* _PARTS OF THE EXERCISE_
• a. According to the article on NVIDIA's MLPerf benchmark results, why has the Jetson AGX Orin become much faster in its updated results? Answer in one to three sentences.
• b. In the article on NVIDIA's MLPerf benchmark results, how much faster is the L4 than the T4?
• c. Continue the article on NVIDIA's MLPerf benchmark results from its last sentence.

NVIDIA Hopper H100 & L4 Ada GPUs Achieve Record-Breaking Performance In MLPerf AI Benchmarks

NVIDIA Hopper H100 & L4 Ada GPUs Achieve Record-Breaking Performance In MLPerf AI Benchmarks

 0
NVIDIA Hopper H100 & L4 Ada GPUs Achieve Record-Breaking Performance In MLPerf AI Benchmarks

NVIDIA has just unveiled some record-breaking performances of its Hopper H100 & L4 Ada GPUs within MLPerf AI benchmarks.

Today, NVIDIA is presenting its latest figures achieved within MLPerf Interface 3.0. The three main highlights are the latest Hopper H100 records which show the progress of the flagship AI GPU over the past 6 months with several software optimizations, we also get to see the first results of the L4 GPU based on the Ada graphics architecture which was announced at GTC 2023 and lastly, we have updated results of the Jetson AGX Orin which gets much more faster thanks to similar software and platform power-level optimizations. To sum up, the following are the highlights that we are going to look at today:

  • H100 Sets New Inference Records: Up To 54% more performance vs prior submission
  • L4 Superchargers Mainstream Inference: Over 3X faster than T4
  • Another Big Leap for Jetson AGX Orin: Up To 57% more efficiency vs prior submission
  • For today's benchmark suite, NVIDIA will be taking a look at MLPerf Inference v3.0 which retains the same workloads which were used 6 months ago in prior submissions but the network environment has been added which accurately measures how data is sent into an inferencing platform to get the work done. NVIDIA also reveals that over a product's lifespan, the company can squeeze out almost 2x the performance through software optimizations, and that has already been seen on past GPUs such as the Ampere A100.

* _INFORMATION_
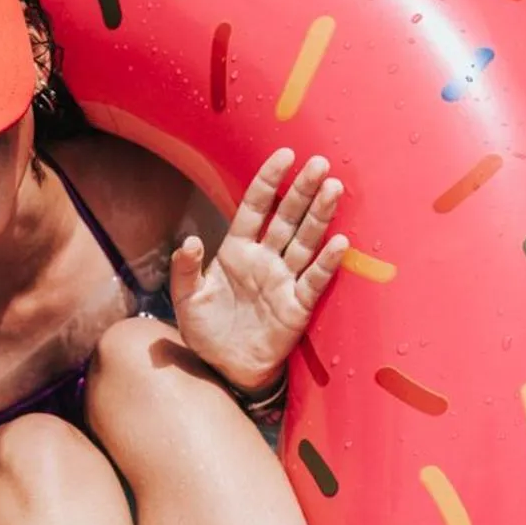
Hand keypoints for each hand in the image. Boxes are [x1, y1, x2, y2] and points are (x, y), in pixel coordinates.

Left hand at [169, 148, 347, 391]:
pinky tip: (339, 242)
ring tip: (333, 189)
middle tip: (320, 163)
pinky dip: (327, 262)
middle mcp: (264, 259)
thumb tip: (190, 241)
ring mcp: (283, 281)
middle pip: (287, 218)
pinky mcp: (297, 306)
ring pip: (305, 241)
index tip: (285, 155)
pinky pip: (314, 280)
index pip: (256, 207)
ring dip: (319, 216)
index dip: (269, 181)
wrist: (225, 369)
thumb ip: (186, 269)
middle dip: (302, 190)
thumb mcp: (186, 299)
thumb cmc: (206, 331)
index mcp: (236, 250)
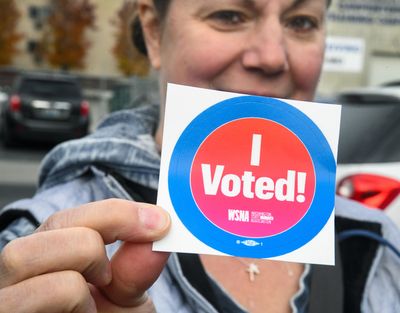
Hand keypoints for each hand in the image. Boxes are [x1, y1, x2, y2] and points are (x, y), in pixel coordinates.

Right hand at [0, 199, 170, 311]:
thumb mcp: (126, 299)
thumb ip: (137, 267)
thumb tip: (158, 227)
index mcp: (52, 255)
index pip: (72, 215)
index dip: (117, 213)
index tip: (161, 224)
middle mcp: (22, 272)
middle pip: (48, 225)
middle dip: (94, 243)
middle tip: (110, 276)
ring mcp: (7, 296)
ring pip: (26, 254)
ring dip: (78, 274)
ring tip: (90, 302)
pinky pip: (26, 296)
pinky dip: (69, 299)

* _SET OF ANSWERS_
• a. The Jetson AGX Orin became much faster because of software and platform power-level optimizations, similar to those applied to the H100.

• b. The L4 is over three times faster than the T4.

• c.
    Starting with the Hopper H100 performance tests, we see the MLPerf inference tests in offline and server categories. The Offline benchmarks show up to a 4.5x performance increase over Ampere A100 (BERT 99.9%) while in the Server scenario, the H100 yields an impressive 4.0x performance jump over its predecessor.

    To achieve this level of performance, NVIDIA is using FP8 performance through its transformer engine that is embedded within the Hopper architecture. It works on a per-layer basis by analyzing all of the work that is sent through it and then attests whether the data can be run in FP8 without compromising efficiency. If for example the data can be run in FP8, then it'll use that, if not, then the transformer engine will utilize the FP16 Math Ops and FP32 accumulate to run the data. Since Ampere didn't have a Transformer engine architecture, it was run on FP16+FP32 rather than FP8.

    Comparing their data to Intel's fastest 4th Gen Xeon Sapphire Rapids chip, the 8480+, the Hopper H100 GPU simply crushes it in all the performance tests and shows why GPUs are still the way to go in terms of inferencing despite Intel using a range of AI-based accelerators on their new chips.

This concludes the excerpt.